I've just emerged from 3 weeks of mourning the death of my semi-famous Uncle, David Wilkerson (I'm sure I'll write more on this later but here is a taste of the media coverage http://cityroom.blogs.nytimes.com/2011/05/14/times-square-pastor-remembered-as-charismatic-and-charitable/?ref=nyregion).  There are lots of emotions wrapped around this event and I'm sure I will be taking the next few weeks to continue to unpack them.  Yet, so far, through this process what I've been meditating on is a new perspective on the scriptures quoted above. 

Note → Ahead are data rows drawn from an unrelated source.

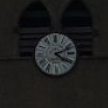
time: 4:11
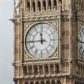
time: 11:44
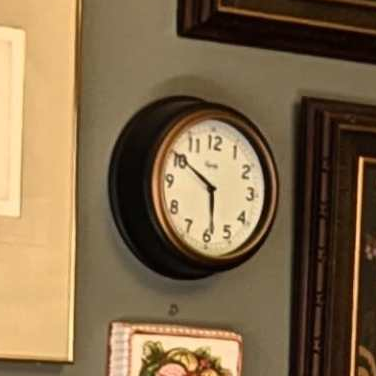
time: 5:50
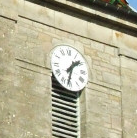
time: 1:32
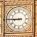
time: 8:45
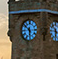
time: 5:51
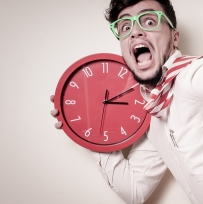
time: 3:10
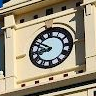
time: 8:50
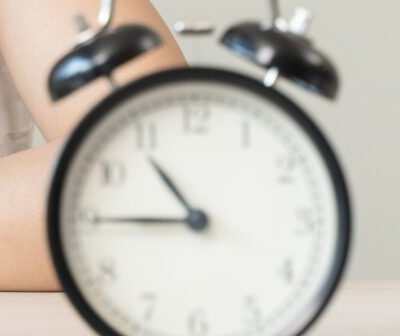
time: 10:45
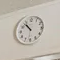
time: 10:53
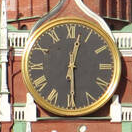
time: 12:29
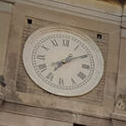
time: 7:09
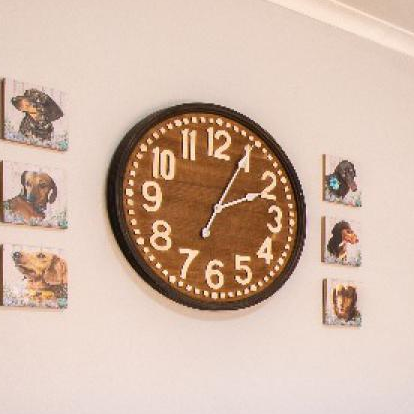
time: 2:04
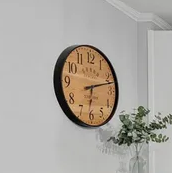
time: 6:12
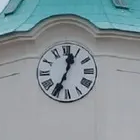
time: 12:34
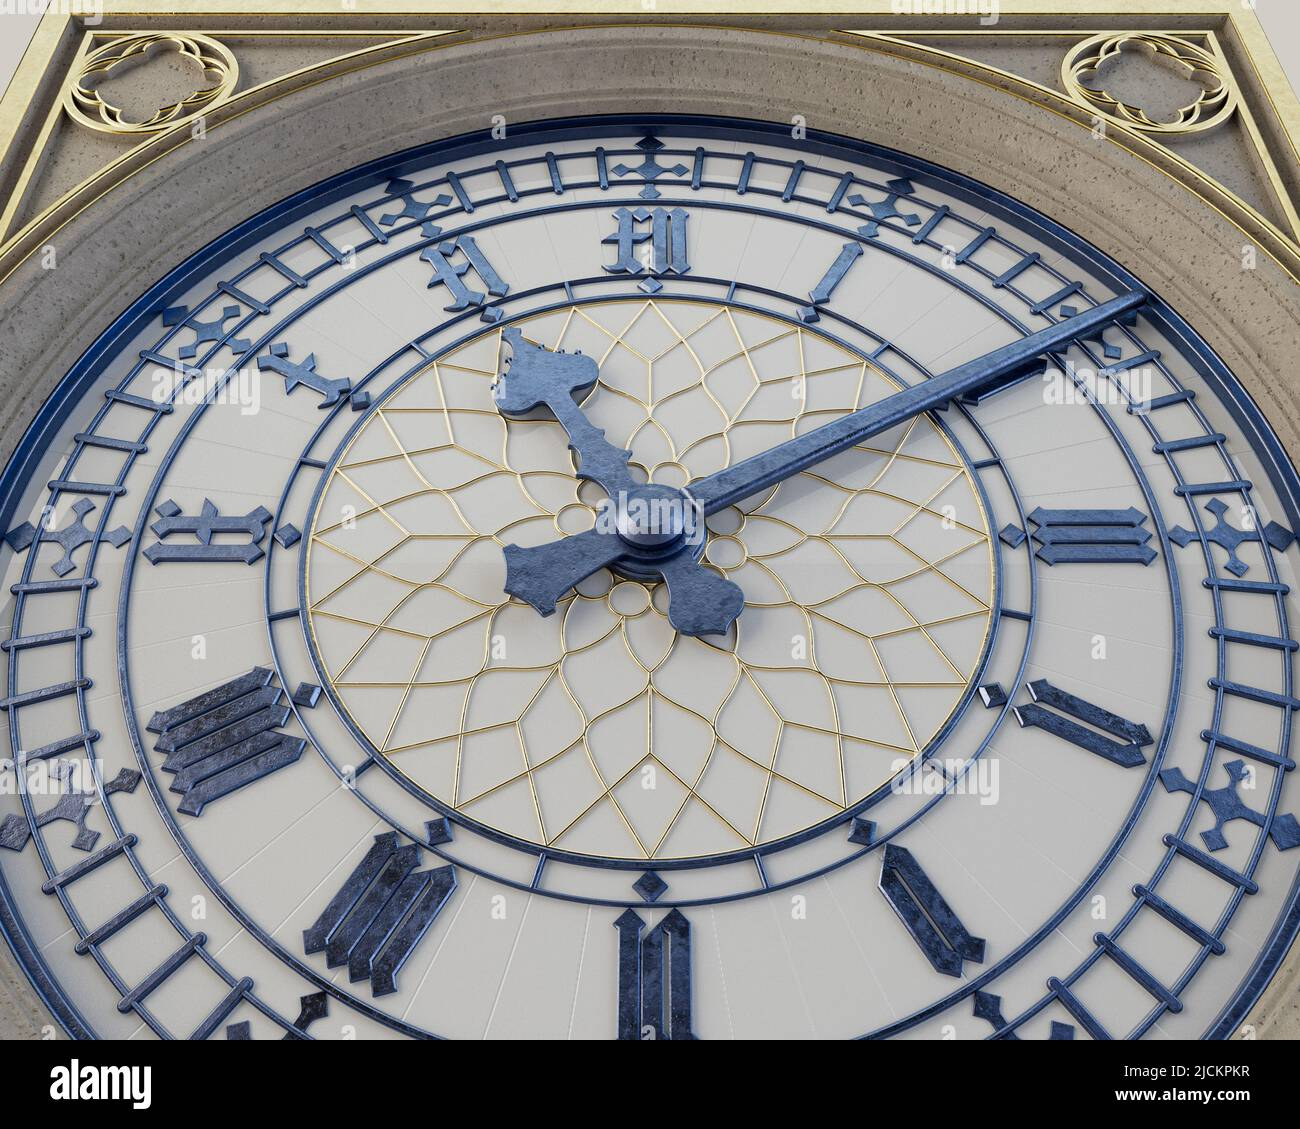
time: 11:09
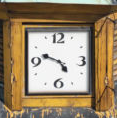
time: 4:48
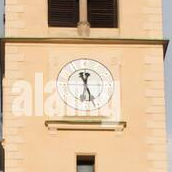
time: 12:26
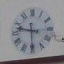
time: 9:30
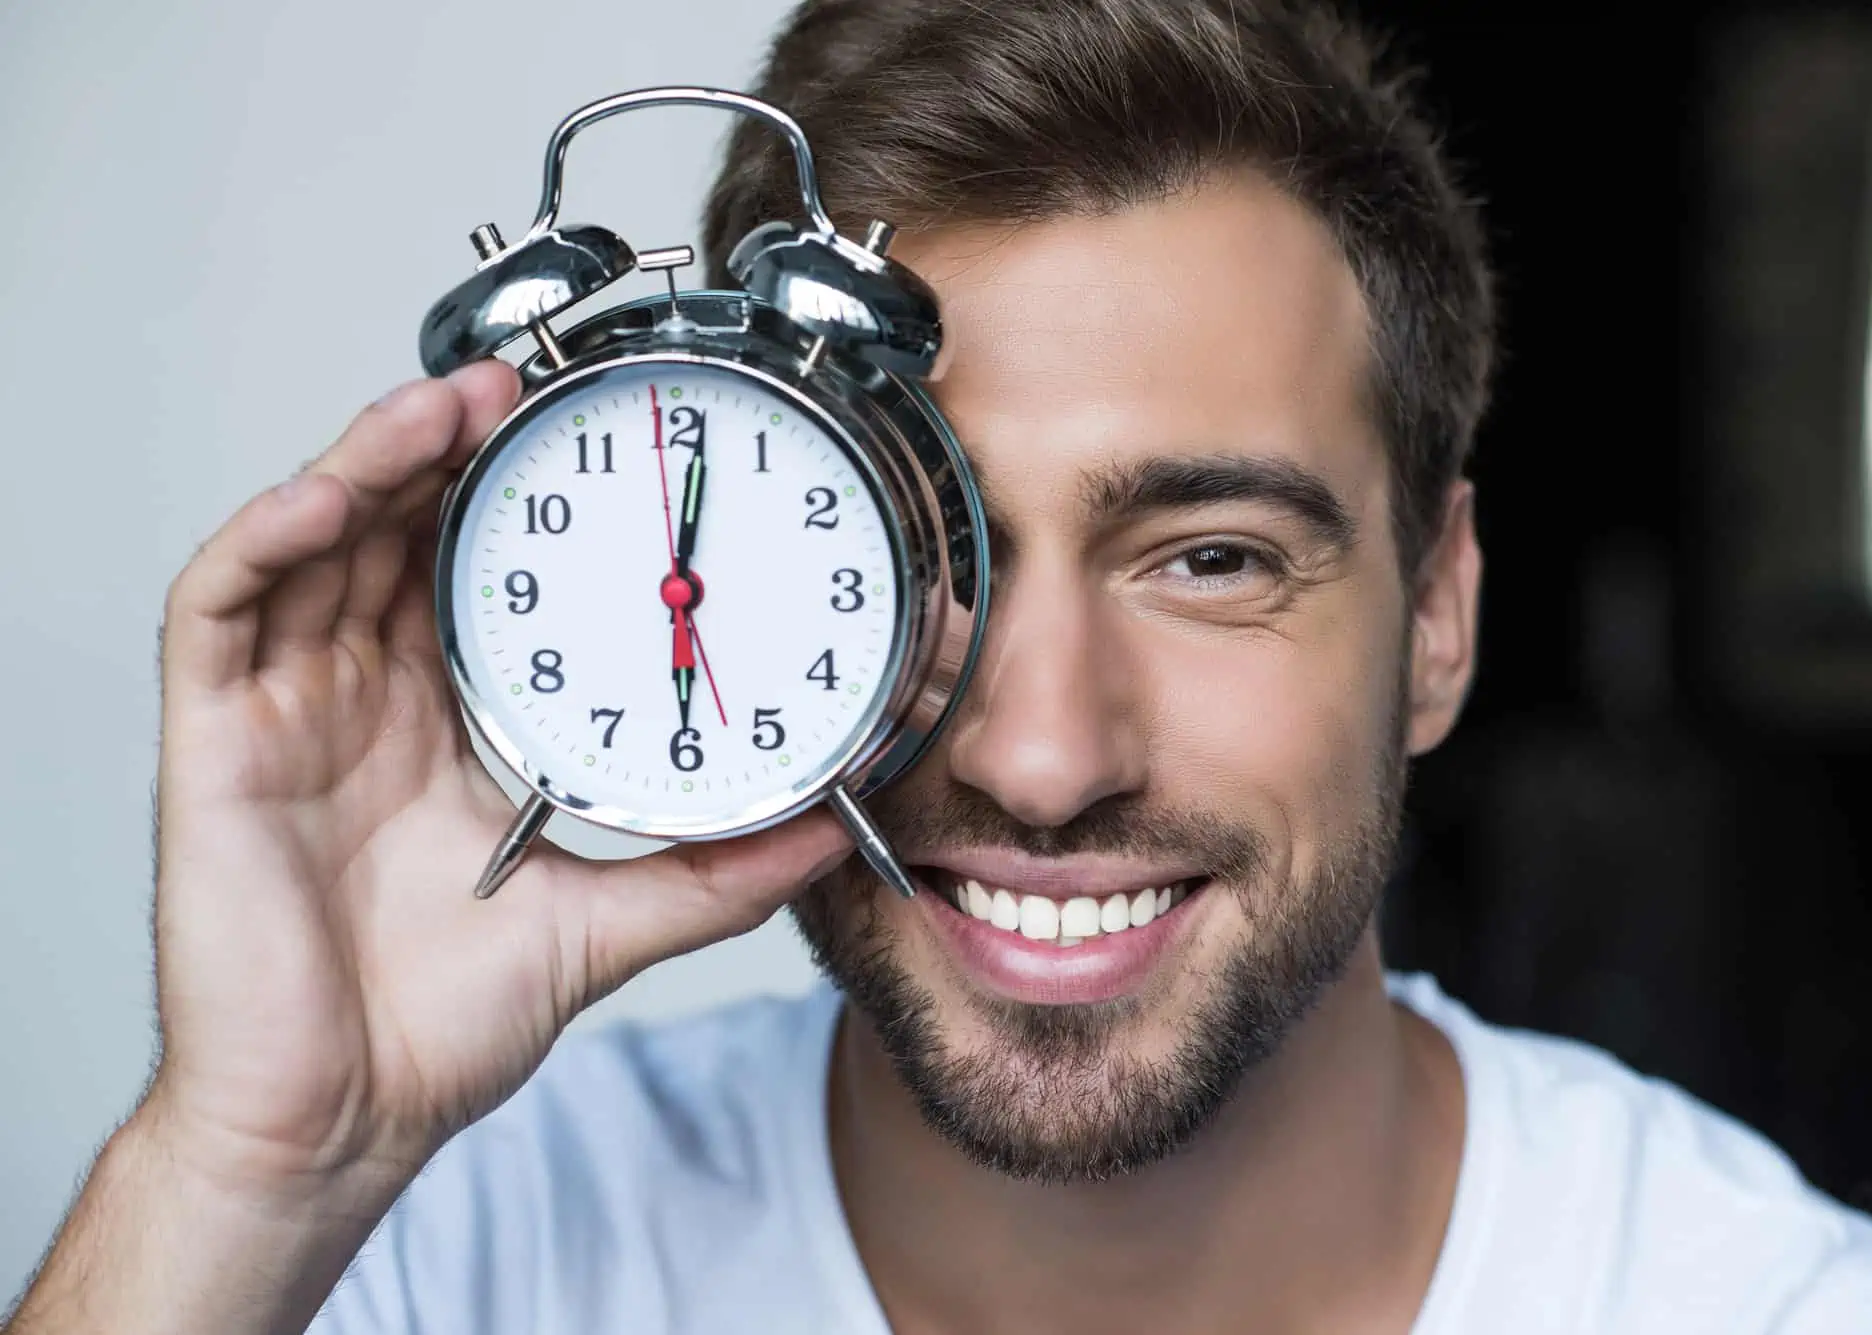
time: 6:01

I've always felt more comfortable giving rather than receiving and often have trouble sharing my needs or asking for help.  But, these past few weeks I've realized the power of receiving from friends and family whose hearts were full and ready to offer condolences, prayers, words of encouragement through, wall posts, texts and emails.  I've felt the peace & grace of people's prayers in the past but none so powerful as was manifested to me through this sad season.  I began to think, what if I refused such an outpour, didn't read the posts & texts, didn't open cards, let the calls go to voicemail, refused the offers of meals & drinks...hid away, lived in a hermited existence alone with my grief? 
What a blessing I would've missed out on, that of receiving unconditional concern & love from friends, family and even strangers.  The depth of the familiar scripture in Acts 20:35, is that the blessing the giver receives in the act of giving also pours over to the receiver.  There would be no blessing if there was no giving, nor would there be a doubling of that blessing if the recipient did not open their arms to receive.